And those disgraceful robo-calls that McCain is running? They were done with the help of Jeff Larson and his firm FLS-Connect -- the same firm that created the robo-calls smearing McCain in 2000.

At the time, McCain's reaction to the attacks on him was: "I believe that there is a special place in hell for people like these."

His reaction now? I have a special place in my campaign for people like these!

So the Karl Rove specials keep coming. Obama and Ayers. Obama the Socialist. Obama and ACORN "destroying the fabric of democracy." Palin (herself the manifestation of Rovian decision-making) delineating which parts of "this great nation of ours" are "pro-American." (Interestingly, the sites of the 9/11 attacks didn't make the list.)

And, did you hear, Obama is also... black! And he wants to give your money to all the poor black people! McCain didn't come right out and say that, but it's surely what he insinuated in his radio address this weekend: "Barack Obama's tax plan would convert the IRS into a giant welfare agency." Somewhere, Karl Rove is smiling, Richard Nixon's southern strategy is waxing nostalgic, and John McCain's missing moral compass is getting steamed about John Lewis' evocation of the civil rights struggle.

But there is a diamond amidst all this dung: the lack of traction this Rovian politics is getting. It's as if Rove and his political arsonists keep lighting fires, only to see them doused by the powerful information spray the Internet has made possible.

The Internet has enabled the public to get to know candidates in a much fuller and more intimate way than in the old days (i.e. four years ago), when voters got to know them largely through 30-second campaign ads and quick sound bites chosen by TV news producers.

Compare that to the way over 6 million viewers (on YouTube alone) were able to watch the entirety of Obama's 37-minute speech on race -- or the thousands of other videos posted by the campaign and its supporters.

※

### LIST OF TASKS:
A. According to the commentary on McCain's campaign, why is the Rovian style of politics gaining so little traction?
B. Translate this sentence from the commentary on McCain's campaign into Spanish: "At the time, McCain's reaction to the attacks on him was: "I believe that there is a special place in hell for people like these.""
C. Carry the commentary on McCain's campaign tactics and the Internet forward from its final paragraph.

### DATASET:
※

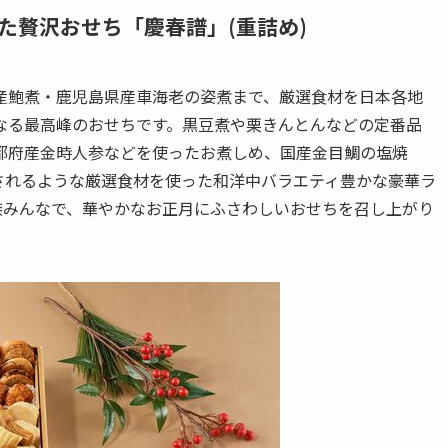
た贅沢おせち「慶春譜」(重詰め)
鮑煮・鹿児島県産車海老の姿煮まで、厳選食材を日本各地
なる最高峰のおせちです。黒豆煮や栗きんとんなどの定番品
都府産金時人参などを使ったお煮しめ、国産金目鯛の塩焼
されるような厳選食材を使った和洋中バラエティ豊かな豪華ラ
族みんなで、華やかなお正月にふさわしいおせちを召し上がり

※

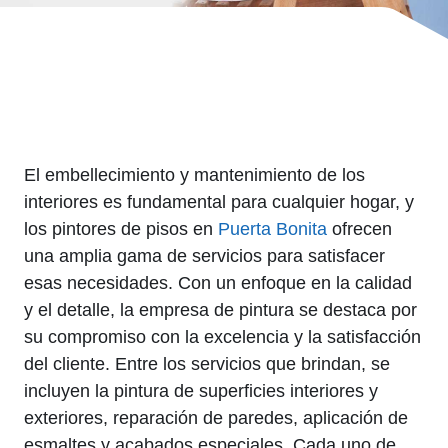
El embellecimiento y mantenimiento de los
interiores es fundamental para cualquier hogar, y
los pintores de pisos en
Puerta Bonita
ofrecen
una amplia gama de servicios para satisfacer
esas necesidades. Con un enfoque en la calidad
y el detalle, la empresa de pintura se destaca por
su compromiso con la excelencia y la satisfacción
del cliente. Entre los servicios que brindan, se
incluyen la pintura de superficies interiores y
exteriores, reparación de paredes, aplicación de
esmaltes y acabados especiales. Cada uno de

※

### ANSWERS BY TASK:
A. The Internet has let the public get to know candidates far more fully and intimately. In the past, voters knew candidates mostly through 30-second ads and sound bites chosen by TV news producers. Now they can watch material like Obama's full 37-minute speech on race, so the fires Rove and his allies start are doused by the information the Internet makes available.

B. En aquel momento, la reacción de McCain a los ataques contra él fue: «Creo que hay un lugar especial en el infierno para gente como esta».

C.
Back in the Dark Ages of 2004, when YouTube (and HuffPost, for that matter) didn't exist, a campaign could tell a brazen lie, and the media might call them on it. But if they kept repeating the lie again and again and again, the media would eventually let it go (see the Swiftboating of John Kerry). Traditional media like moving on to the next shiny thing. But bloggers love revisiting a story. So when Palin kept repeating her bridge to nowhere lie, bloggers kept calling her on it. Andrew Sullivan, for one, has made a cottage industry of calling Palin on her lies. And eventually, the truth filtered up and cost McCain credibility with his true base: journalists.

The Internet may make it easier to disseminate character smears, but it also makes it much less likely that these smears will stick.

As a result, the McCain campaign's insinuation-laden "Who is Barack Obama?" was rendered more comical than spooky. Who is Barack Obama? The guy we've been watching over and over and over during the last two years. We've seen him. We know him. And we can remind ourselves about him with a quick Google search and a mouse click.

Obama "has shown the same untroubled self-confidence day after day," and "over the past two years, Obama has clearly worn well with voters." Those are the words of David Brooks, who has gotten to know Obama just like the rest of us.

Four years ago, McCain's Rovian race-based appeals to our darker demons might have worked. This year, they are blowing up in McCain's face. And in the face of the entire GOP.

Colin Powell's endorsement of Obama as "a transformational figure" was powerful. But even more powerful was his withering indictment of the state of the Republican Party and the cancer of Rovian politics.
It was similar to the diagnosis of Christopher Buckley following his endorsement of Obama: "To paraphrase a real conservative, Ronald Reagan, I haven't left the Republican Party. It left me."

There are many other anti-Rove Republicans abandoning their party. I've had several Republican friends tell me privately what Powell and Buckley told the world publicly: that they're voting for Obama. Most of them not because they like Obama, but because they can't stand what Bush, Rove and now McCain and Palin have done to their party.

Rovian politics may or may not end up destroying the GOP. But, thanks to the Internet, with a bit of luck it will no longer have the power to befoul our democracy.